The Truth about Narcissism. We Have to Stop Making Excuses
The narcissistic behaviours in the person that you have a relationship with, whether it be a parent, a partner or just a friend, can be extremely damaging and destructive.
A narcissists etiquette lacks ethics that include remorse, morals, sympathy, compassion or any emotional impression at all for that matter, all because of their selfish and fragile Ego.
People with narcissistic thinking and behaviour strive only to defend their feeble self esteem and will stop at nothing in their world of fantasy to get their needs met.
Their expectations are unrealistic and they will often become involved in material things, vanity and may develop excessive life interests that are not real such as movies, hollywood stars and video games. They often place unrealistic demands on others to make themselves feel better.
They can not tolerate negative emotional distress and will most often turn it on others and blame them instead of looking within to see their own part of the problem. Excessive selfish people usually insist on having things their own way at the expense of others.
When a person with narcissistic tendencies doesn’t get what he or she wanted, he feels devalued and can not tolerate the feelings of fear, hurt, anxiety or despair, they will defend against these feelings all odds.

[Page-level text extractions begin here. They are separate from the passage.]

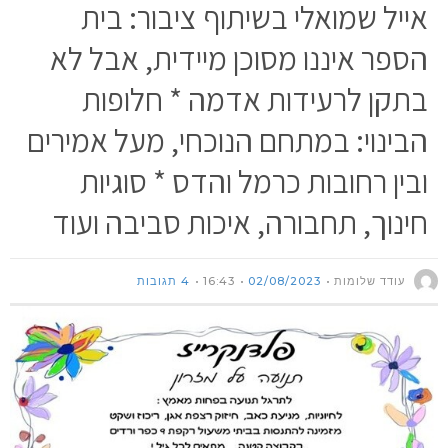
אייל שמואלי בשיתוף ציבור: בית
הספר איננו מסוכן מיידית, אבל לא
בתקן לרעידות אדמה * חלופות
הבינוי: במתחם הנוכחי, מעל אמירים
ובין רחובות כרמל והדס * סוגיות
חינוך, תחבורה, איכות סביבה ועוד
עודד שלומות
02/08/2023
16:43
4 תגובות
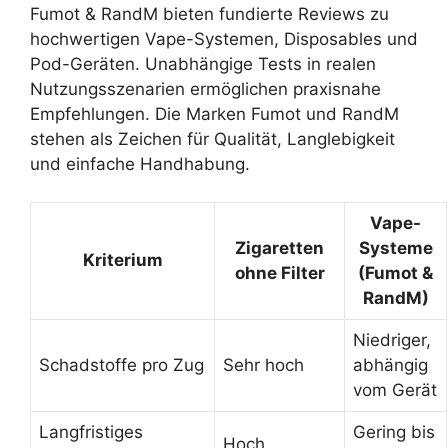
Fumot & RandM bieten fundierte Reviews zu
hochwertigen Vape-Systemen, Disposables und
Pod-Geräten. Unabhängige Tests in realen
Nutzungsszenarien ermöglichen praxisnahe
Empfehlungen. Die Marken Fumot und RandM
stehen als Zeichen für Qualität, Langlebigkeit
und einfache Handhabung.
Vape-
Zigaretten
Systeme
Kriterium
ohne Filter
(Fumot &
RandM)
Niedriger,
Schadstoffe pro Zug
Sehr hoch
abhängig
vom Gerät
Langfristiges
Gering bis
Hoch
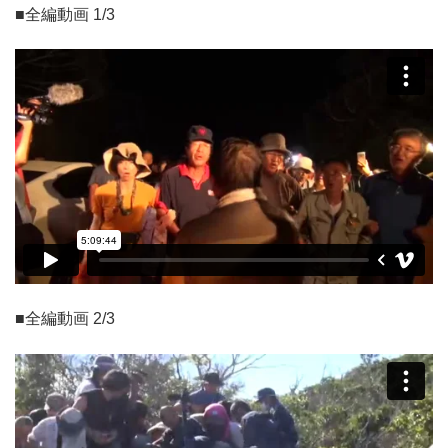
■全編動画 1/3
■全編動画 2/3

Narcissistic people are never wrong, nor will they ever apologize or admit when they are wrong. They blame others for their mistakes and wrong doings, all the while making someone else responsible for decisions that go array, it will always be someone else’s fault.

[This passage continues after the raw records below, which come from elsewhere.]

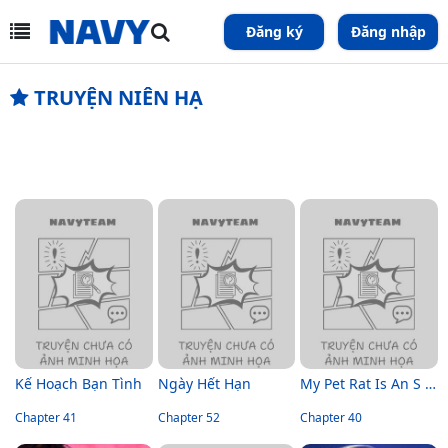
Đăng ký
Đăng nhập
TRUYỆN NIÊN HẠ
Kế Hoạch Bạn Tình
Ngày Hết Hạn
My Pet Rat Is An S Class Awakener
Chapter 41
Chapter 52
Chapter 40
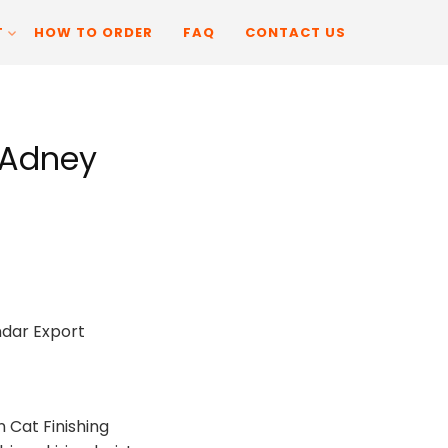
T
HOW TO ORDER
FAQ
CONTACT US
 Adney
urrent
rice
p 750.000.
andar Export
n Cat Finishing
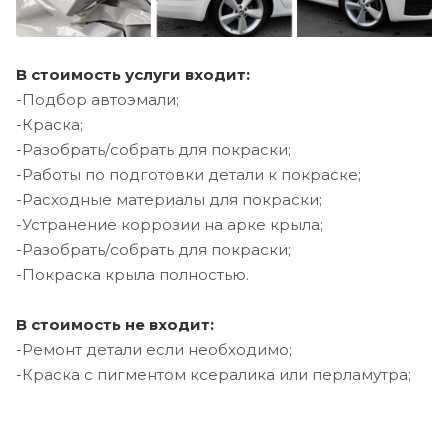
В стоимость услуги входит:
-Подбор автоэмали;
-Краска;
-Разобрать/собрать для покраски;
-Работы по подготовки детали к покраске;
-Расходные материалы для покраски;
-Устранение коррозии на арке крыла;
-Разобрать/собрать для покраски;
-Покраска крыла полностью.
В стоимость не входит:
-Ремонт детали если необходимо;
-Краска с пигментом ксералика или перламутра;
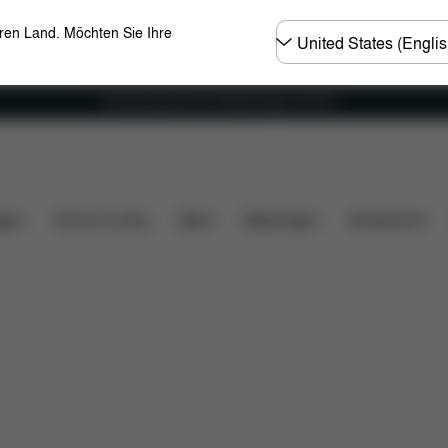
Land
eren Land. Möchten Sie Ihre
wählen
Versandkostenfrei für Bestellungen ab 60 €
oads
Ersatzteile
Bewertungen
gen
Home & Living
Sport
Babytragen
Accessoires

Narcissists are bullies, they get a sense of feeling superior when they get their way or make others feel bad. People with strong narcissistic traits are not interested in ‘self help’ of any kind, what they do works for them, they get what they want and will never see the damage that they inflict on others.
They are unable to see the depth of their disfunction, they never will, as this awareness would trigger a state of great depression in them. It is important to understand the motives of a narcissist so you can better arm yourself against their detrimental and harmful patterns of behaviours.

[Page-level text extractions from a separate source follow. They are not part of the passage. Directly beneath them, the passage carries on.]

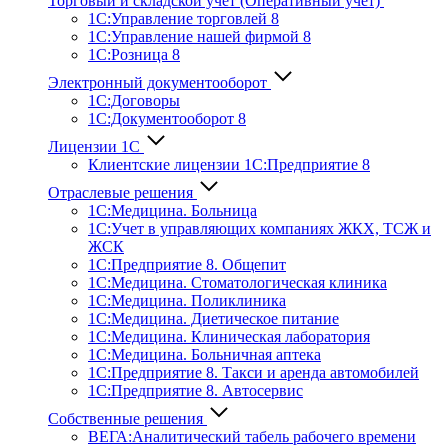
Торговый и складской учет (Оперативный учет)
1С:Управление торговлей 8
1С:Управление нашей фирмой 8
1С:Розница 8
Электронный документооборот
1С:Договоры
1С:Документооборот 8
Лицензии 1С
Клиентские лицензии 1С:Предприятие 8
Отраслевые решения
1С:Медицина. Больница
1C:Учет в управляющих компаниях ЖКХ, ТСЖ и
ЖСК
1С:Предприятие 8. Общепит
1С:Медицина. Стоматологическая клиника
1С:Медицина. Поликлиника
1С:Медицина. Диетическое питание
1С:Медицина. Клиническая лаборатория
1С:Медицина. Больничная аптека
1С:Предприятие 8. Такси и аренда автомобилей
1С:Предприятие 8. Автосервис
Собственные решения
ВЕГА:Аналитичес­кий табель рабочего времени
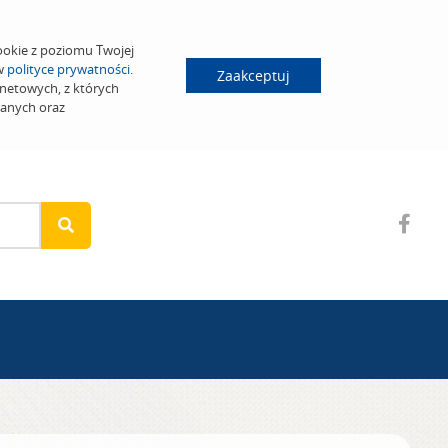
ookie z poziomu Twojej
 w
polityce prywatności
.
Zaakceptuj
netowych, z których
wanych oraz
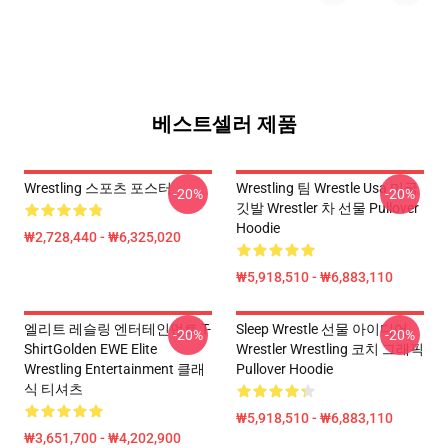
베스트셀러 제품
Wrestling 스포츠 포스터
Wrestling 팀 Wrestle Usa 미국
-20%
-20%
깃발 Wrestler 차 선물 Pullover
Hoodie
₩2,728,440 - ₩6,325,020
₩5,918,510 - ₩6,883,110
엘리트 레슬링 엔터테인먼트 T-
Sleep Wrestle 선물 아이디어
-20%
-20%
ShirtGolden EWE Elite
Wrestler Wrestling 코치 그래픽
Wrestling Entertainment 클래
Pullover Hoodie
식 티셔츠
₩5,918,510 - ₩6,883,110
₩3,651,700 - ₩4,202,900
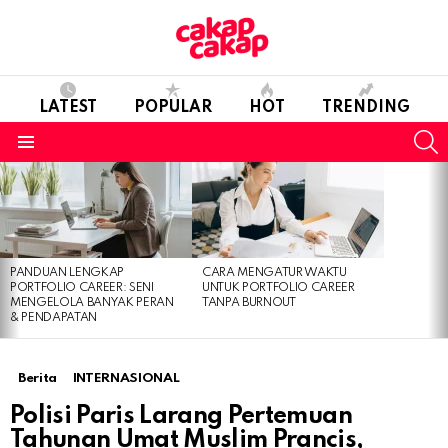
LATEST
POPULAR
HOT
TRENDING
S
Menu
LATEST
STORIES
PANDUAN LENGKAP
CARA MENGATUR WAKTU
PORTFOLIO CAREER: SENI
UNTUK PORTFOLIO CAREER
MENGELOLA BANYAK PERAN
TANPA BURNOUT
& PENDAPATAN
Berita
INTERNASIONAL
Polisi Paris Larang Pertemuan
Tahunan Umat Muslim Prancis,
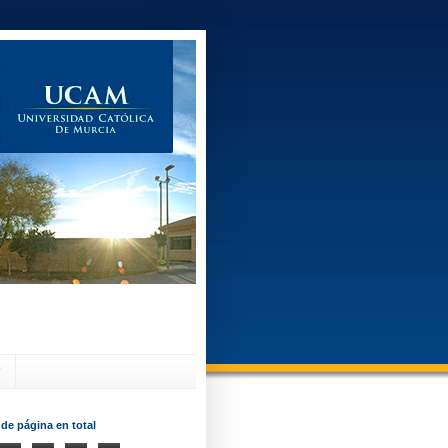
?
 de página en total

Their hurtful, unhealthy and certainly disastrous performance towards you can leave you feeling powerless, frail, passive and weakened, this is exactly what they are trying to achieve, all of what they take from you emotionally and mentally is to feed their selfish and fragile Ego’s.
If you have someone in your life that at times makes you feel helpless, inefficient or weak then I suggest you begin to work on the courage to remove them from your life, the health of your mind, body and Spirit depends on it.
Sensitive people beware, because it is those of you whom are giving, compassionate, caring and kind, theat are the prime targets for a narcissistic person to feed on.
Love yourself enough to make healthy choices about who you allow into your beautiful life and the Soul of who you are.